Article: Van Inwagen’s Libertarianism
October 11, 2012
All incompatibilists are not necessarily libertarians
Before van Inwagen then, incompatibilists were libertarians, opposing the idea that free will is compatible with determinism.
But after van Inwagen, the new emphasis on "incompatibilism" drew attention to the idea that that James' "hard" determinists were also incompatibilist in the sense of denying compatibilism.
Unfortunately for the clarity of the dialectic, this new category of incompatibilism is very confusing, because it now contains two opposing concepts, libertarian free will and hard determinism!

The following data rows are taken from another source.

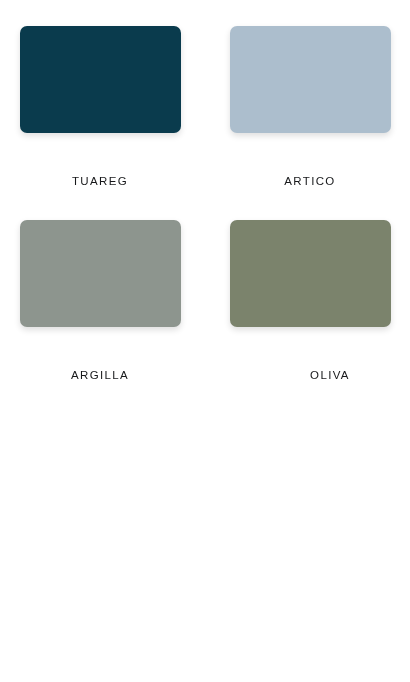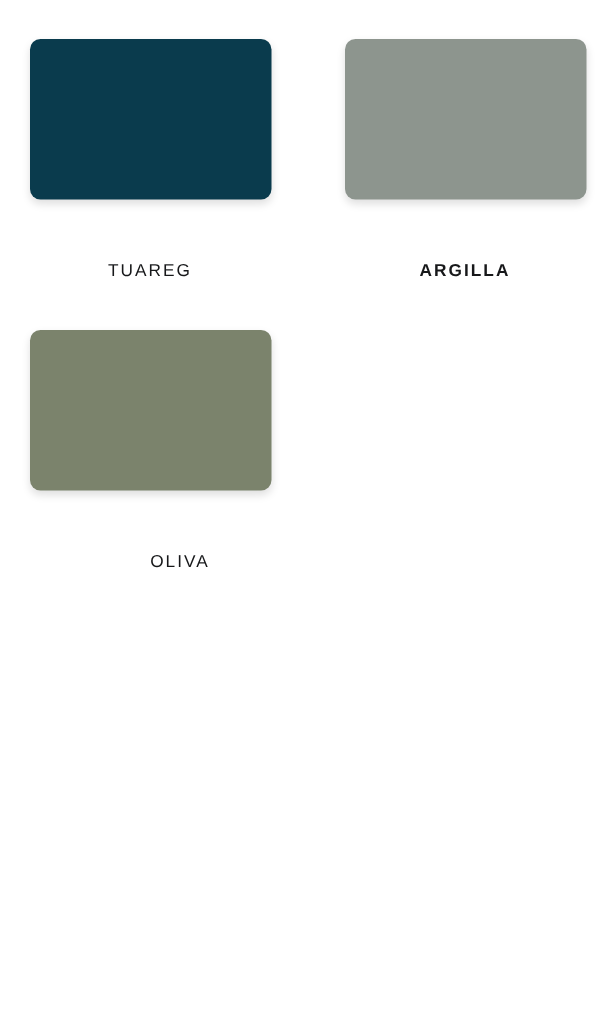--- a/index.html
+++ b/index.html
@@ -55,25 +55,29 @@
 </head>
 <body style="background: rgb(255, 255, 255);">
 
 <div class="palette-grid">
 
   <div class="swatch-cell">
     <div class="swatch-chip" style="background: rgb(10, 59, 77);"></div>
     <div class="swatch-label" style="color: rgb(23, 24, 26);">TUAREG</div>
   </div>
 
+  <div class="swatch-cell">
+    <div class="swatch-chip" style="background: rgb(172, 190, 205);"></div>
+    <div class="swatch-label" style="color: rgb(23, 24, 26);">ARTICO</div>
+  </div>
 
 
   <div class="swatch-cell">
     <div class="swatch-chip" style="background: rgb(141, 149, 142);"></div>
-    <div class="swatch-label" style="color: rgb(23, 24, 26); font-weight: bold;">ARGILLA</div>
+    <div class="swatch-label" style="color: rgb(23, 24, 26);">ARGILLA</div>
   </div>
 
   <div class="swatch-cell">
     <div class="swatch-chip" style="background: rgb(123, 131, 108);"></div>
     <div class="swatch-label" style="color: rgb(23, 24, 26); margin-left: 40px;">OLIVA</div>
   </div>
 
 
 </div>
 

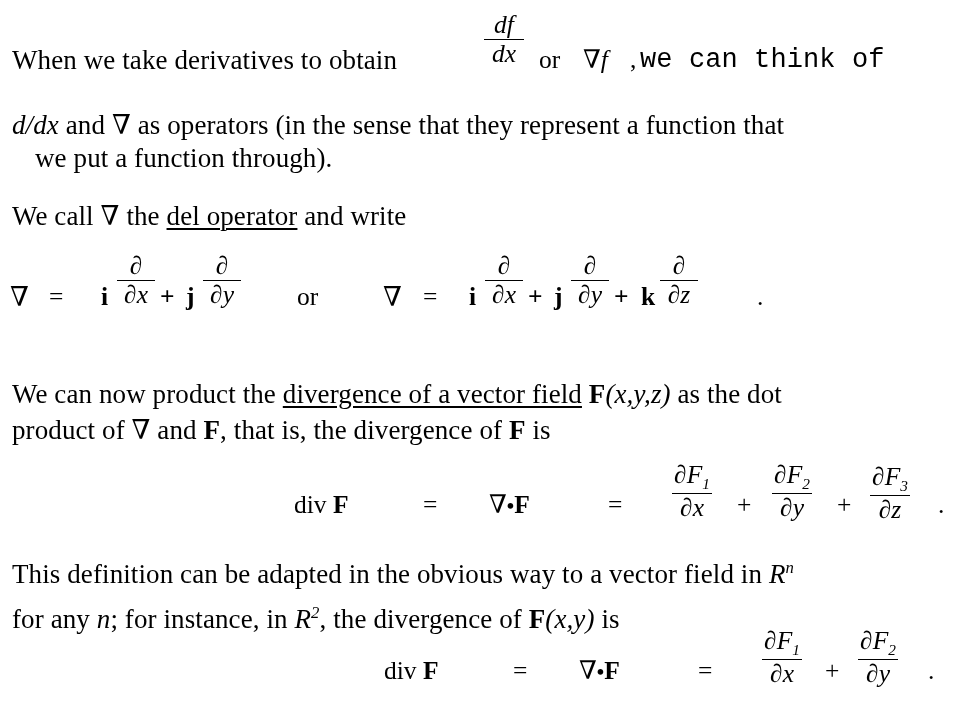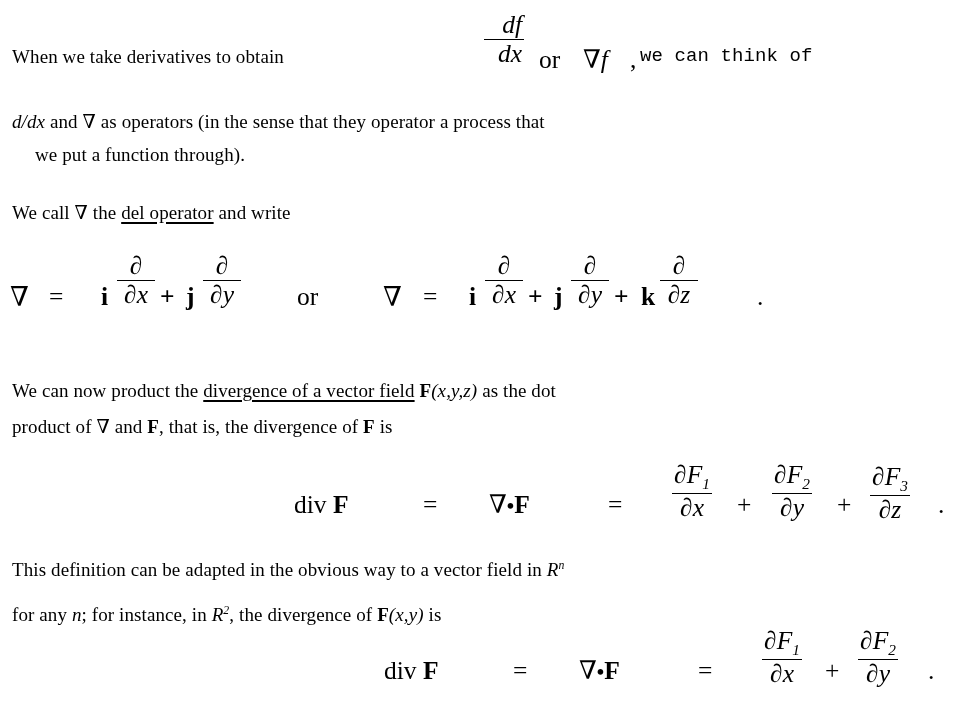--- a/index.html
+++ b/index.html
@@ -19,21 +19,21 @@
     position: relative;
     width: 960px;
     height: 720px;
     background: #ffffff;
   }
 
   
   .line {
     position: absolute;
     white-space: nowrap;
-    font-size: 19px;
+    font-size: 27px;
     line-height: 1;
     letter-spacing: 0.1px;
   }
   .it   { font-style: italic; }
   .bd   { font-weight: bold; }
   .ul   { text-decoration: underline; text-underline-offset: 3px; text-decoration-thickness: 1.5px; }
   .sup  { font-size: 0.62em; vertical-align: super; font-style: italic; }
   .sub  { font-size: 0.60em; vertical-align: sub; font-style: italic; }
   .nab  { font-family: "Liberation Serif","DejaVu Serif",serif; }
 
@@ -73,38 +73,38 @@
   .sym.big { font-size: 27px; }
   .dot { font-size: 21px; }
 </style>
 </head>
 <body>
 
 <div class="page">
 
   <div class="line" style="left:12px; top:47px;">When we take derivatives to obtain</div>
 
-  <div class="frac" style="left:484px; top:12px;align-items:flex-end;">
+  <div class="frac" style="left:484px; top:12px;">
     <span class="num">df</span>
     <span class="bar"></span>
     <span class="den">dx</span>
   </div>
 
   <div class="sym" style="left:539px; top:47px;">or</div>
 
   <div class="sym" style="left:583px; top:47px;">
     <span class="nab">∇</span><span class="it">f</span>
   </div>
 
   <div class="sym" style="left:630px; top:47px;">,</div>
 
   <div class="line" style="left:640px; top:47px;font-family:Liberation Mono, monospace;">we can think of</div>
 
   <div class="line" style="left:12px; top:112px;">
-    <span class="it">d/dx</span><span>&nbsp;</span><span>and ∇ as operators (in the sense that they operator a process that</span>
+    <span class="it">d/dx</span><span>&nbsp;</span><span>and ∇ as operators (in the sense that they represent a function that</span>
   </div>
 
   <div class="line" style="left:12px; top:145px;margin-left:23px;">we put a function through).</div>
 
   <div class="line" style="left:12px; top:203px;">
     <span>We call ∇ the</span><span>&nbsp;</span><span class="ul">del operator</span><span>&nbsp;</span><span>and write</span>
   </div>
 
   <div class="sym big" style="left:10px; top:284px;">∇</div>
   <div class="sym" style="left:49px; top:284px;">=</div>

And like determinism versus indeterminism, compatibilism versus incompatibilism is a false and unhelpful dichotomy. J. J. C. Smart once claimed he had an exhaustive description of the possibilities, determinism or indeterminism, and that neither one neither allowed for free will. (Since Smart, dozens of others have repeated this standard logical argument against free will.)
The Consequence Argument and Mind Argument
Van Inwagen has his own terminology for the two-part standard argument, dividing it into the Consequence Argument and the Mind Argument.
Van Inwagen defines determinism very simply.
"Determinism is quite simply the thesis that the past determines a unique future." (Essay on Free Will, p.2)
He concludes that such a Determinism is not true, because we could not then be responsible for our actions, which would all be simply the consequences of events in the distant past that were not "up to us."
This approach, known as van Inwagen's Consequence Argument, is the perennial Determinism Objection in the standard argument against free will.
Note that in recent decades the debates about free will have been largely replaced by debates about moral responsibility. Since Peter Strawson, many philosophers have claimed to be agnostic on the traditional problem of free will and determinism and focus on whether the concept of moral responsibility itself exists. Some say that, like free will itself, moral responsibility is an illusion. Van Inwagen is not one of those. He hopes to establish free will.
Van Inwagen also notes that quantum mechanics shows indeterminism to be "true." He is correct. But we still have a very powerful and "adequate" determinism. It is this adequate determinism that R. E. Hobart and David Hume have recognized we need when they say that "Free Will Involves Determination and is Inconceivable Without It." Our will and actions are determined. It is the future alternative possibilities in our thoughts that are undetermined.
Sadly, many philosophers mistake indeterminism to imply that nothing is causal and therefore that everything is completely random. This is the Randomness Objection in the standard argument.